No, see below. It only means that section 5.1.3 doesn't apply.
>Or that no redirection had occurred?
It doesn't say anything about whether redirection occurred.
>Or do you mean that section 5.1.4
>applies and it's now up to the application?
Only if none of sections 5.1.1-5.1.3 applied.
>I suspect the first (section 5.1.2) is more conforming to the RFC.
No.
Section 5.1.1-5.1.4 of RFC 2396 apply in that order (see the schematic
diagram in section 5.1). Section 5.1.1 covers things like HTML's <base>
element and XML Base.
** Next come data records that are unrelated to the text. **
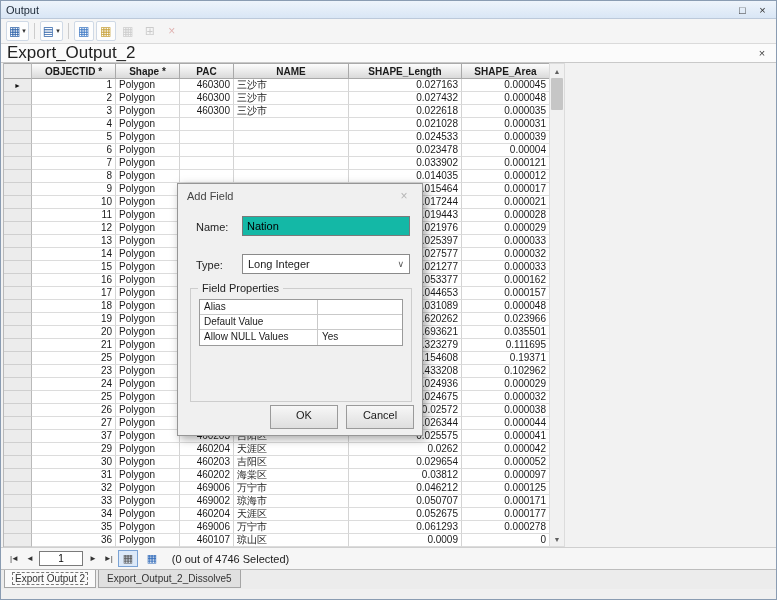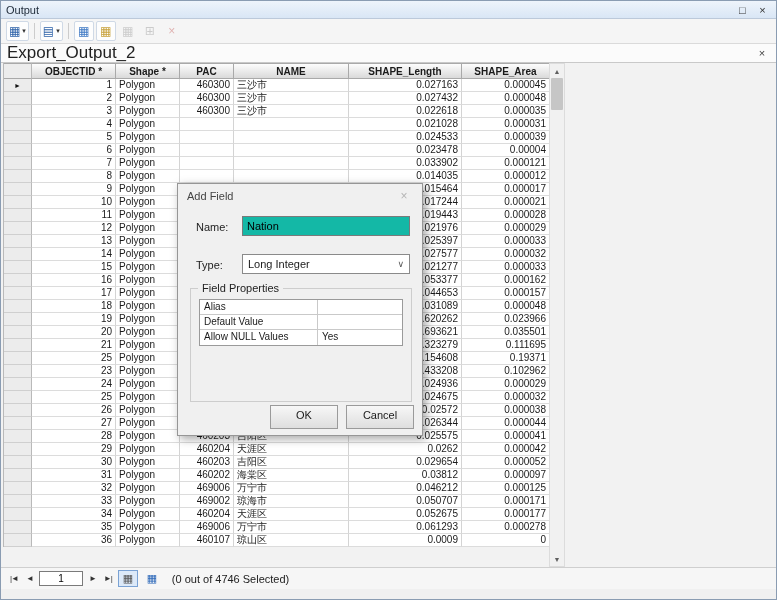--- a/index.html
+++ b/index.html
@@ -372,21 +372,21 @@
             <div class="cell sel"></div>
             <div class="cell c-id">27</div>
             <div class="cell c-shape">Polygon</div>
             <div class="cell c-pac">469006</div>
             <div class="cell c-name">万宁市</div>
             <div class="cell c-len">0.026344</div>
             <div class="cell c-area">0.000044</div>
           </div>
           <div class="trow">
             <div class="cell sel"></div>
-            <div class="cell c-id">28</div>
+            <div class="cell c-id">37</div>
             <div class="cell c-shape">Polygon</div>
             <div class="cell c-pac">460203</div>
             <div class="cell c-name">吉阳区</div>
             <div class="cell c-len">0.025575</div>
             <div class="cell c-area">0.000041</div>
           </div>
           <div class="trow">
             <div class="cell sel"></div>
             <div class="cell c-id">29</div>
             <div class="cell c-shape">Polygon</div>
@@ -508,15 +508,23 @@
     <span class="nbtn">►|</span>
     <span class="vicon pressed">
         <span style="color:#555">▦</span>
       </span>
     <span class="vicon">
         <span style="color:#2a66b8">▦</span>
       </span>
     <span class="navstatus">(0 out of 4746 Selected)</span>
   </div>
 
+  <div class="tabstrip">
+      <div class="tab active">
+        <span class="tlabel">Export Output 2</span>
+      </div>
+      <div class="tab">
+        <span class="tlabel">Export_Output_2_Dissolve5</span>
+      </div>
+    </div>
   <div class="bottomfill"></div>
 
 </div>
 
 </body></html>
Only if there is no base URI indication embedded
within the document content does one consider 5.1.2 (which talks about
"inheriting" the base URI from one's MIME envelope); then, only if that
isn't relevant, does one consider 5.1.3 which talks about the base URI
used to retrieve the document (or given XML external parsed entity).
Finally, if we've gotten to considering 5.1.3 and there is still no
non-null base URI, only then does one get to section 5.1.4.
Note that, if you get to section 5.1.3 (which is the current topic of
discussion) and you don't have a non-null base URI, you cannot go back
to section 5.1.2. So, no, section 5.1.2 doesn't apply. It's got to be
section 5.1.4 that applies in this case.
Of course, it's possible that the resolver returns a null for the
retrieved resource, but you are within the scope of an assignment
to xml:base; in that case, you've determined your base URI using
section 5.1.1, so the fact that the resolver returned a null is
not going to affect your base URI computation here.